Do, 13. Dezember 2018

"Stopline"-Bericht

21.03.2012 14:06

30 Prozent weniger Meldungen wegen Kinderpornographie

Nach dem Rekord an Hinweisen an die Meldestelle gegen Kinderpornografie und nationalsozialistische Wiederbetätigung im Internet im Jahr 2010 ist die Zahl im vergangenen Jahr deutlich zurückgegangen, und zwar von 5.021 um rund 30 Prozent auf 3.548 Fälle. Das geht aus dem am Mittwoch in Wien präsentierten Jahresbericht 2011 von "Stopline" hervor.

Der nicht-behördlichen Meldestelle für verbotene Inhalte des Verbands der österreichischen Internet Service Provider zufolge wurden davon 549 Inhalte, also rund 16 Prozent aller Meldungen, als illegal eingestuft. Davon betraf der Großteil (93 Prozent) Kinderpornografie, sieben Prozent entfielen auf NS-Wiederbetätigung.

Ihren Ursprung haben die illegalen Inhalte laut Barbara Schlossbauer, Leiterin der "Stopline", in rund 70 Prozent der Fälle in den USA. Die Juristin führt das auf die gut ausgebaute Infrastruktur in diesem Land zurück. Hinter den USA rangieren die Niederlande (elf Prozent), Deutschland (acht Prozent) und Kanada (drei Prozent). Vermehrt finden sich auch illegale Inhalte auf Hostservern in Japan, Russland und Kasachstan. Nur in einem Fall war 2011 ein österreichischer Provider betroffen. Dessen Inhalte wurden binnen weniger Stunden nach Meldungseingang vom Netz genommen, wie Schlossbauer betonte.
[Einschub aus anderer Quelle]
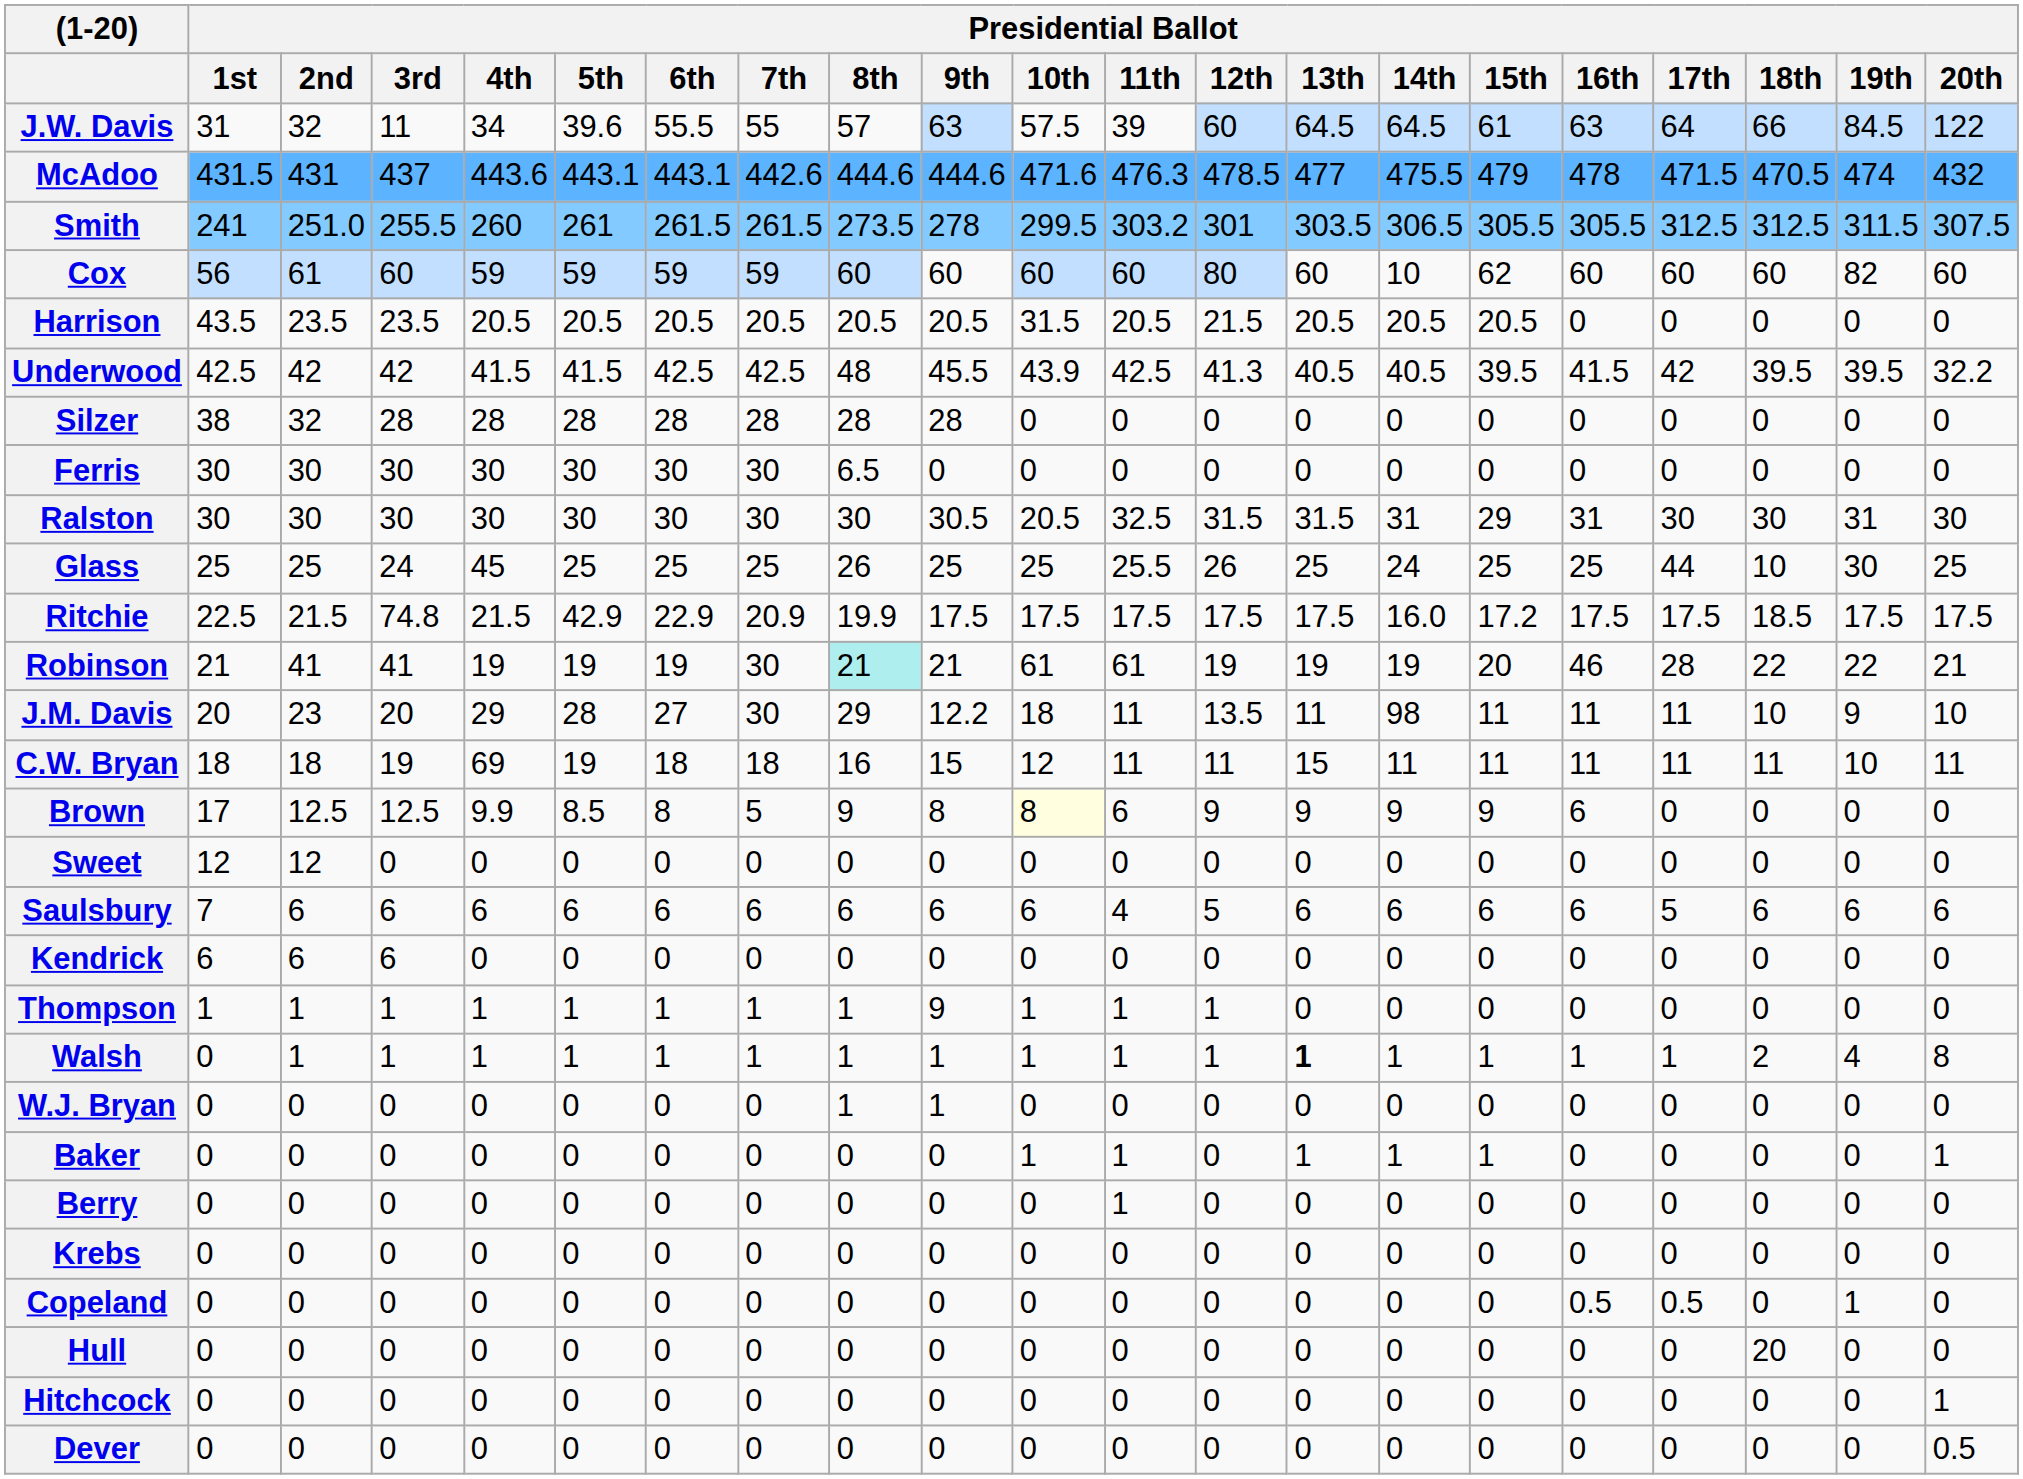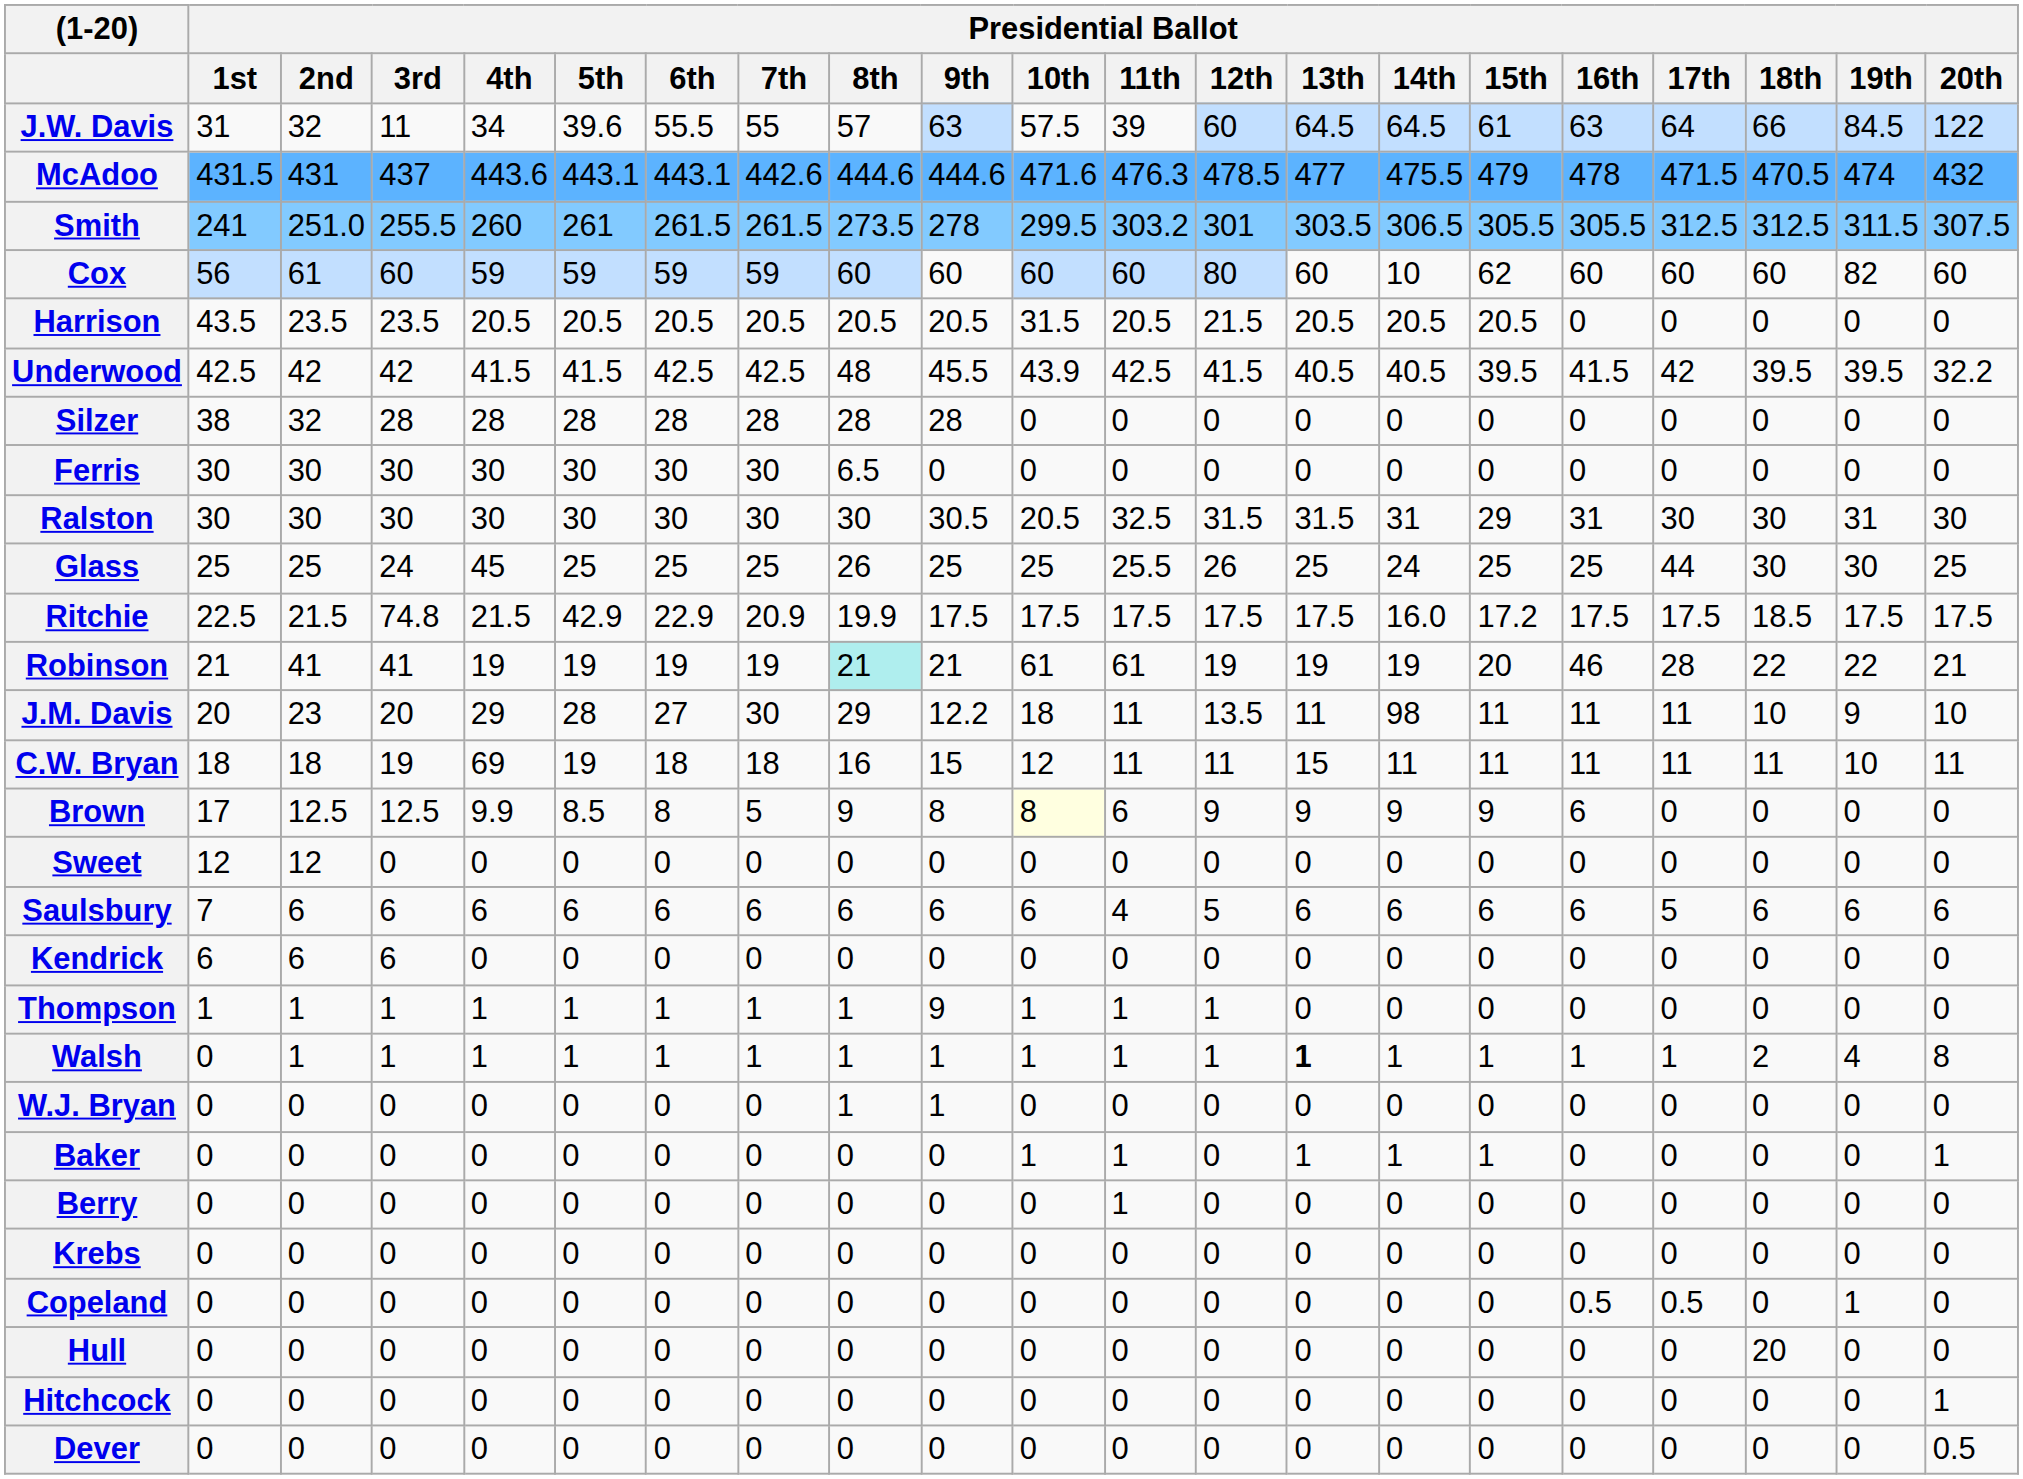Underwood | Presidential Ballot / 12th: 41.3 -> 41.5
Glass | Presidential Ballot / 18th: 10 -> 30
Robinson | Presidential Ballot / 7th: 30 -> 19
Dass von mehr als 3.500 gemeldeten Fällen "nur" rund 550 tatsächlich illegal sind, liegt laut Schlossbauer daran, dass es sich in der Mehrheit der Fälle "um legale Pornografie" handelt. "Es sind viele nicht illegale Bilder darunter, die nackte Kinder am Strand zeigen, die keinen sexuellen Bezug haben."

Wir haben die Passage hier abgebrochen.